*EXTRACT TO READ*
□ □ □ □ □ □ □
The show will be the “first of its kind,” in the words of a Recording Academy statement, and it will also be the first Grammys with new show producer Ben Winston at the helm. With all that uncertainty in mind, here’s what viewers can expect on Sunday.
The unavoidability of Taylor Swift
Nobody puts Baby in a corner, and nobody will ever again steal Taylor Swift’s thunder in the way Kanye West did at the Video Music Awards in 2009. Up for six awards, the singer is a featured performer and a favourite to walk away with significant hardware. Look for Swift to make gushing acceptance speeches filled with faux surprise when she takes home statuettes for Folklore and Cardigan, in the top song and album categories, respectively.
Performers to watch
Judy Garland was famously wild about Harry, and so is CBS, which carries the proceedings. “You don’t want to miss the top of the show,” said Jack Sussman, referring to the singer/Olivia Wilde enthusiast/aspiring actor Harry Styles, the night’s first performer. The network’s executive vice-president in charge of specials, music, and live events told Variety that after Styles’s appearance, “It’s going to be music coming at you heavy and hard like you’ve not seen it before.”
Other announced performers include Megan Thee Stallion, Brandi Carlisle, BTS, Bad Bunny, Black Pumas, Cardi B, Doja Cat, Billie Eilish, Brittany Howard, Dua Lipa, Chris Martin, Maren Morris, Post Malone and Bruno Mars and Anderson .Paak (as Silk Sonic). The live performances will take place inside the Los Angeles Convention Center, as well as an outdoor open-air tent. Other spots will be pre-taped.
□ □ □ □ □ □ □
[Dataset items]
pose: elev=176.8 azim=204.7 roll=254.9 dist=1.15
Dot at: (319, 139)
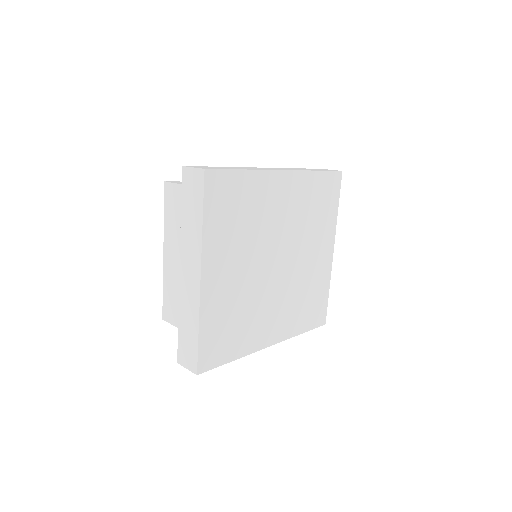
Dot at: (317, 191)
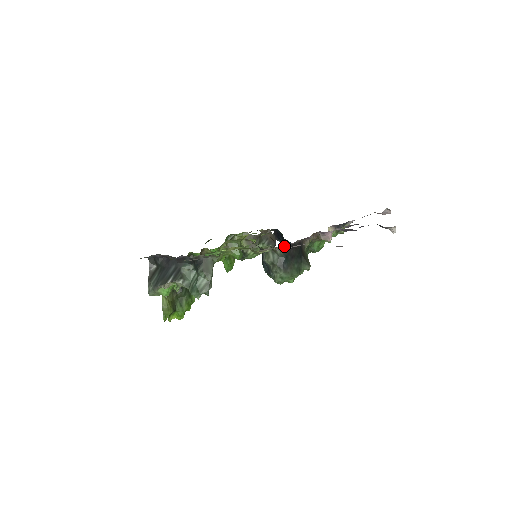
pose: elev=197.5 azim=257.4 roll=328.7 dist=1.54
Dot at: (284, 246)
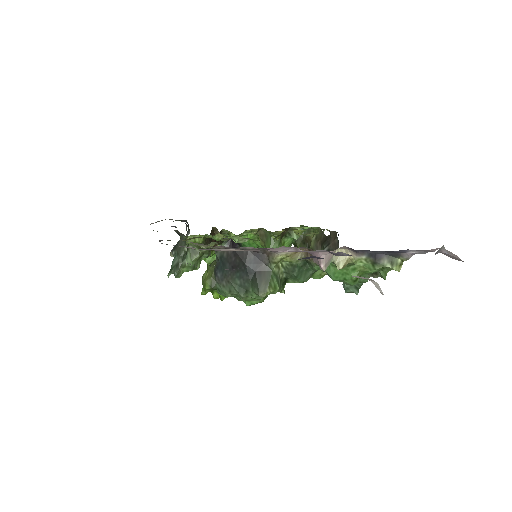
Dot at: (222, 247)
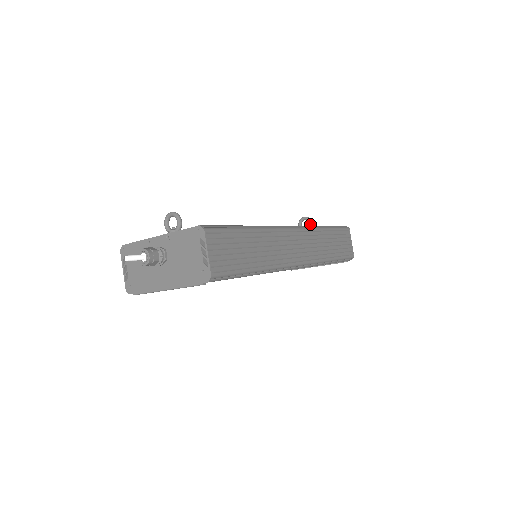
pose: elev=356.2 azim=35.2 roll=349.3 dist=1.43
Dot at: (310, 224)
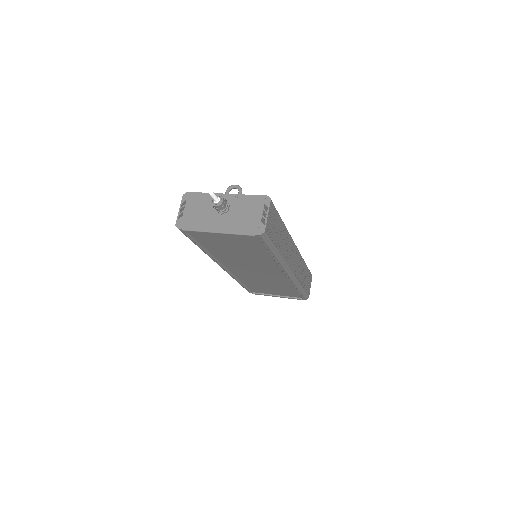
Dot at: occluded
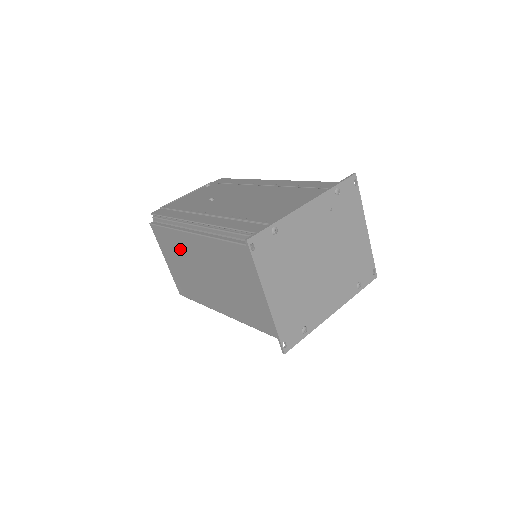
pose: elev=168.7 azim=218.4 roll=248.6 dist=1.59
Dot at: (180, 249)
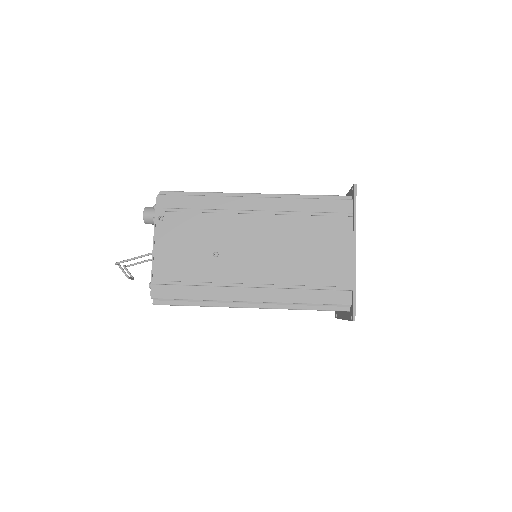
Dot at: occluded
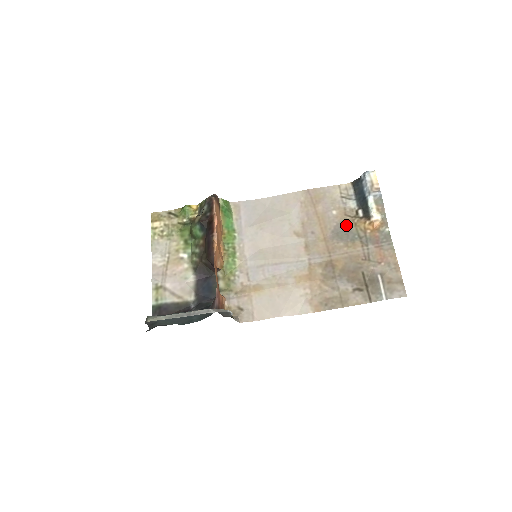
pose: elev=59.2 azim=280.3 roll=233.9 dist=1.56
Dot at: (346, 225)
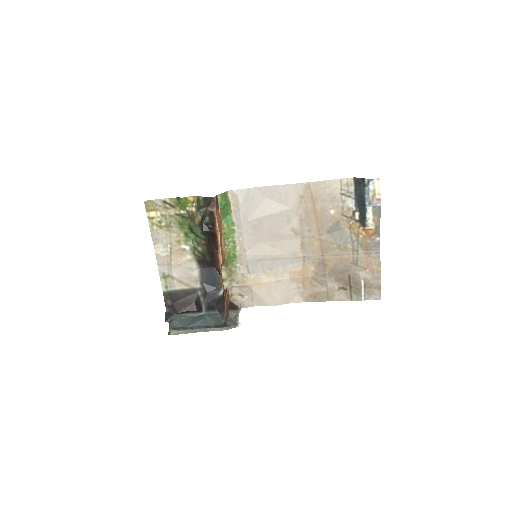
Dot at: (341, 226)
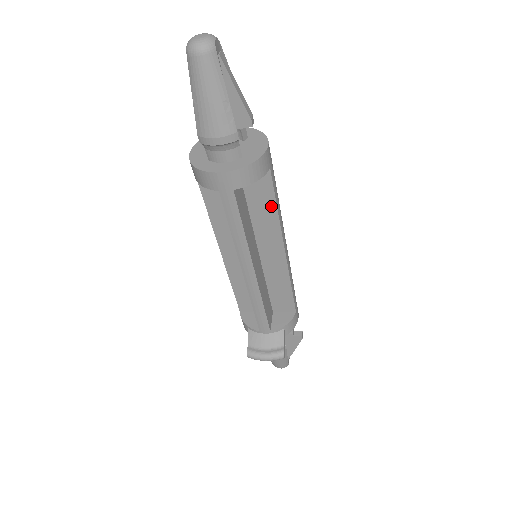
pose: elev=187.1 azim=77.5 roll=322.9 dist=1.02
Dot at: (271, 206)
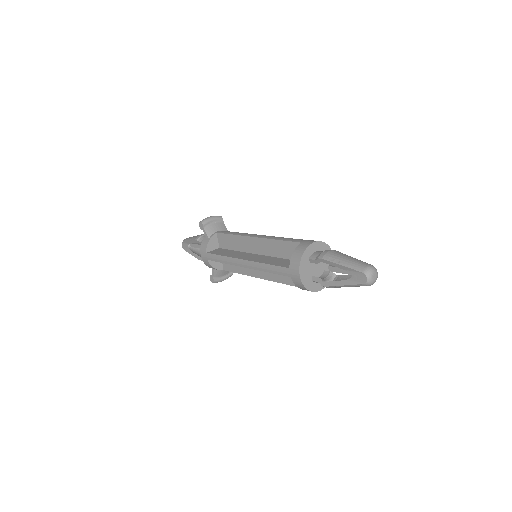
Dot at: occluded
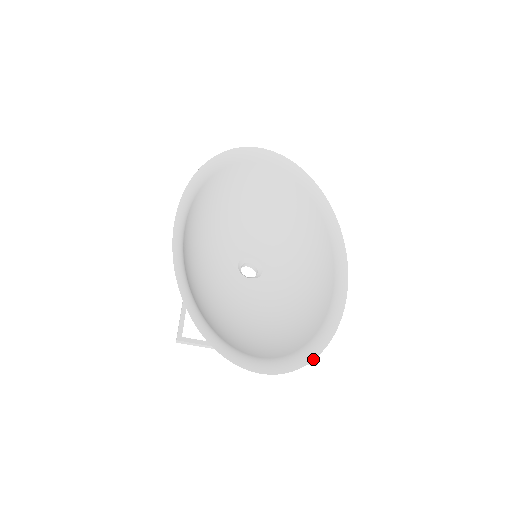
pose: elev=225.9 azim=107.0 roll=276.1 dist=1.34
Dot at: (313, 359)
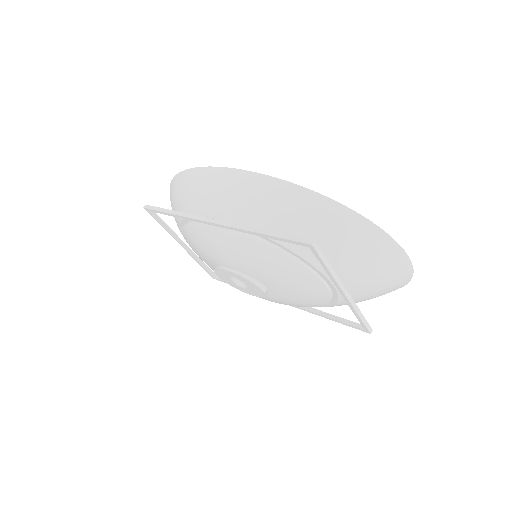
Dot at: (401, 287)
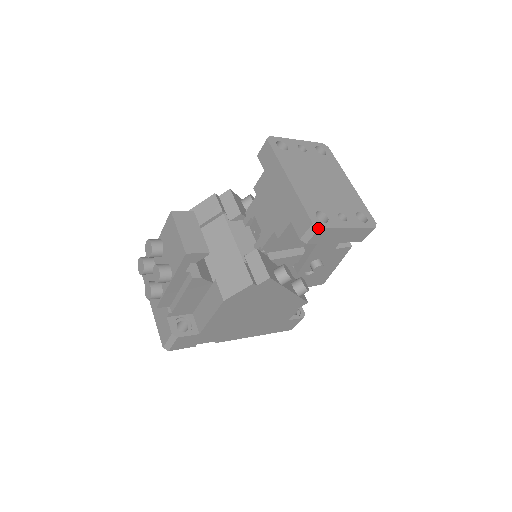
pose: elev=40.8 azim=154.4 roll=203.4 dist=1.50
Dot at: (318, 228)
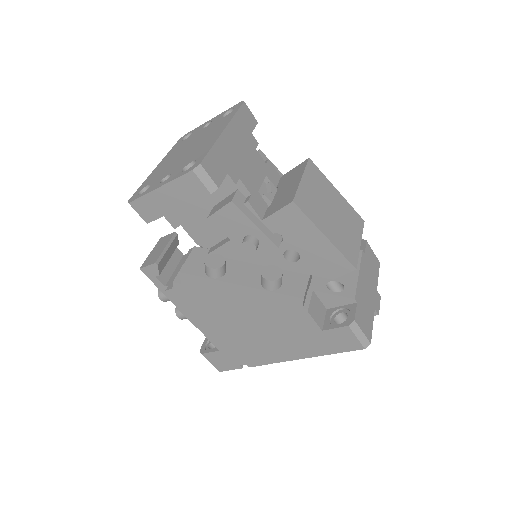
Dot at: occluded
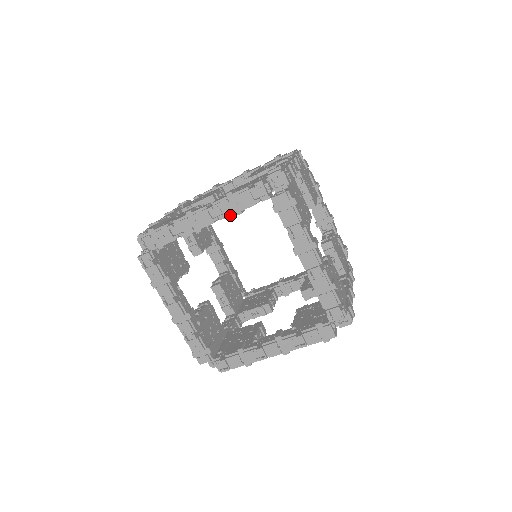
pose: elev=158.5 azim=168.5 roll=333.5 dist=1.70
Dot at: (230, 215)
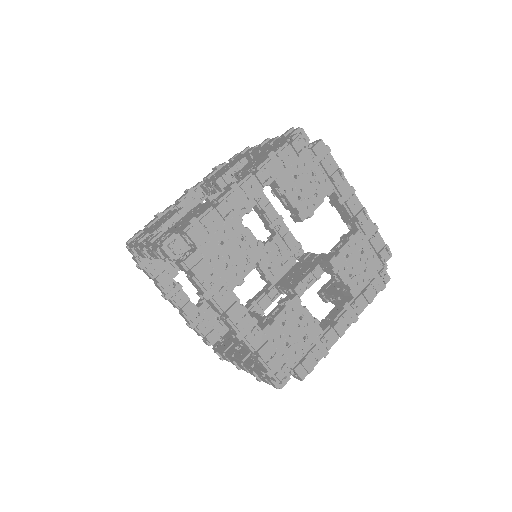
Dot at: occluded
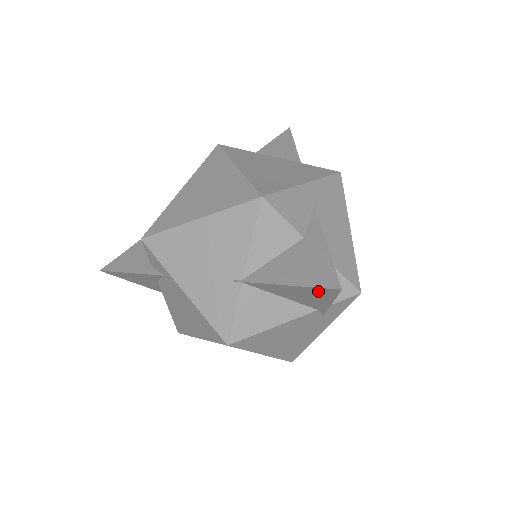
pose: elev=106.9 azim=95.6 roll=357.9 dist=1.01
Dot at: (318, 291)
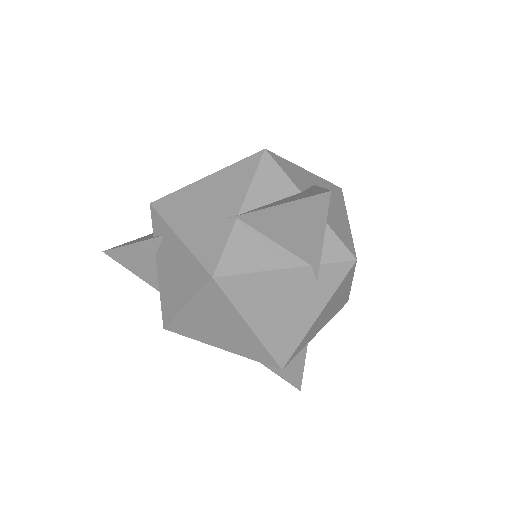
Dot at: (309, 207)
□ □ □ □ □ □ □
*LIST OF TASKS*
1 – In the Grammys preview, starting with "The show will" and going on through "expect on Sunday.", replace "viewers" with "audiences" and give that passage again.
2 – Write the next part of the Grammys preview, picking up after its final sentence.

*RESPONSES PER TASK*
1 –
The show will be the “first of its kind,” in the words of a Recording Academy statement, and it will also be the first Grammys with new show producer Ben Winston at the helm. With all that uncertainty in mind, here’s what audiences can expect on Sunday.

2 –
Canada’s chances at the podium
Inexplicably shut out of any nominations, the Weeknd is already this year’s most-snubbed artist. Dissatisfied with the voting process, the star R&B crooner told the New York Times this week he would boycott the awards from now on. “Because of the secret committees, I will no longer allow my label to submit my music to the Grammys.”
Montreal electronic music producer Kaytranada is up for three awards. And while he’s the frontrunner for dance/electric LP (for Bubba), he’ll likely be relegated to “It’s just an honour to be nominated” platitudes after he loses the new-artist prize to Megan Thee Stallion.
Those Canadian who might wish to prepare acceptance speeches include recording engineer Shawn Everett (who flooded the engineering, non-classical field with three nominations for his work with Beck, Brittany Howard and Devon Gilfillian); Alanis Morissette (Jagged Little Pill – Original Broadway Cast Recording); Ken Jennings (for the audio book Alex Trebek – The Answer Is …); and Lido Pimienta (Miss Colombia, in the Latin rock or alternative class).
This Latin music revolution will not be televised (but it will be streamed)
Colombian-Canadian spitfire Pimienta will perform, but not in primetime and not on TV. She’s part of Awards Premiere Ceremony, streaming internationally at Grammy.com at 3 p.m. Though Latin pop is exploding, artists of that heritage are unrepresented in the major Grammy categories. Superstar Puerto Rican rapper Bad Bunny will perform in the evening ceremony, however.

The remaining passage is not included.